Der Arbeitgeber verweigerte die Zahlung mit dem Argument, er hätte das Recht, den Urlaub nachträglich gemäß § 17 Abs. 1 BEEG zu kürzen. Zudem sei im Referenzzeitraum kein Entgelt gezahlt worden, sodass auch keine Abgeltungspflicht bestünde. Weiterhin berief sich der Arbeitgeber auf eine Verjährung der Urlaubsansprüche aus den Jahren 2015 bis 2017.
Das BAG bestätigte die Urteile der Vorinstanzen und sprach der Arbeitnehmerin den Anspruch auf Abgeltung ihrer Urlaubsansprüche zu.

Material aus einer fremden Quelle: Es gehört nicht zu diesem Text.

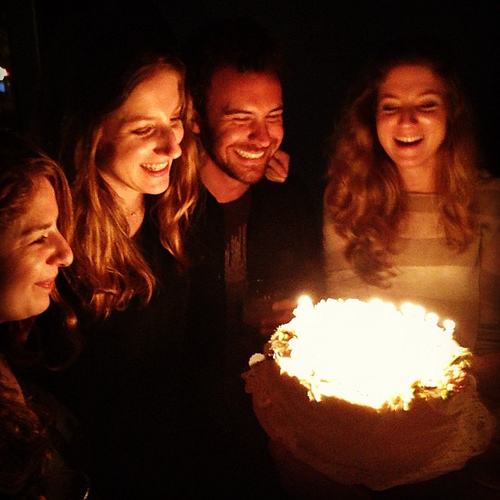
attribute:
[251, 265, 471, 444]
cake — candles 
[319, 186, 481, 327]
woman — c gray and white sweater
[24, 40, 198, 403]
man — drink 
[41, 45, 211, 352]
woman — blonde hair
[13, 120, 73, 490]
woman — striped 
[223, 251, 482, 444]
birthday cake — illuminated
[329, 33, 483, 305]
woman — long hair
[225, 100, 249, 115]
man — eyebrows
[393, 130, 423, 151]
mouth —  open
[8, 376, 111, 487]
shirt — burgandy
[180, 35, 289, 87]
man — black haired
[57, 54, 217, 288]
woman — long haired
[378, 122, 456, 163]
woman — smiling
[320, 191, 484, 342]
shirt — striped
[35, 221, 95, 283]
nose — pointed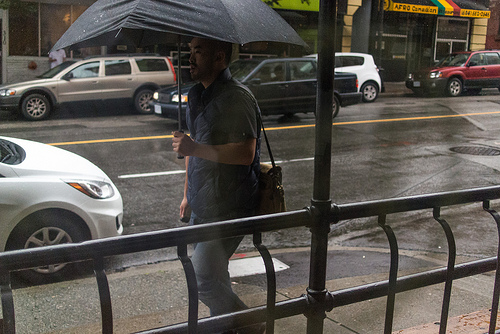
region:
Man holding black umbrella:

Das Gericht stellte fest, dass die Arbeitnehmerin während der Mutterschutzzeiten und Elternzeit Urlaubsansprüche erwarb. Für die Mutterschutzfristen ergibt sich dies aus § 24 MuSchG, der bestimmt, dass diese Zeiten für die Berechnung des Erholungsurlaubs als Beschäftigungszeiten gelten. Auch während der Elternzeit entstehen Urlaubsansprüche gemäß § 17 BEEG. Das Kürzungsrecht des Arbeitgebers aus § 17 Abs. 1 BEEG setzt jedoch eine rechtzeitige Kürzungserklärung voraus. Da der Arbeitgeber dies unterlassen hatte, standen der Arbeitnehmerin bei Beendigung des Arbeitsverhältnisses noch alle Urlaubsansprüche zu. Das Gericht stellte zudem klar, dass nach Beendigung des Arbeitsverhältnisses kein Kürzungsrecht mehr besteht. Der Arbeitgeber hätte während des laufenden Arbeitsverhältnisses von seinem Recht Gebrauch machen müssen, den Urlaub zu kürzen. Eine nachträgliche Kürzung nach der Beendigung ist unzulässig. Außerdem stellte das Gericht fest, dass die Urlaubsansprüche nicht verjährt waren. Da sich die Arbeitnehmerin seit August 2015 durchgängig in Mutterschutz und Elternzeit befand, konnte die Verjährungsfrist für die Urlaubsansprüche aus den Jahren 2015 bis 2017 nicht beginnen, da Urlaubsansprüche während dieser Schutzfristen nicht verfallen können (§ 17 Abs. 2 BEEG, § 24 MuSchG).
Die Entscheidung zeigt, wie teuer es für einen Arbeitgeber werden kann, wenn dieser vergisst, den Urlaub mit einer Erklärung, die dem Arbeitnehmer nachweisbar zugehen muss, für die Zeit der Elternzeit anteilig zu kürzen.
Die Kürzungserklärung kann nach der Entscheidung des BAG ausdrücklich oder auch stillschweigend abgegeben werden. Um auf der sicheren Seite zu sein, sollte die Kürzungserklärung möglichst ausdrücklich und im Streit auch nachweisbar abgegeben werden.
Ein Arbeitgeber sollte vor Beendigung eines jeden Arbeitsverhältnisses genau und unabhängig davon, wie das Arbeitsverhältnis endet, prüfen, ob vor dem Beendigungszeitpunkt noch eine Kürzungserklärung abgegeben werden sollte, wenn auch nur vorsorglich.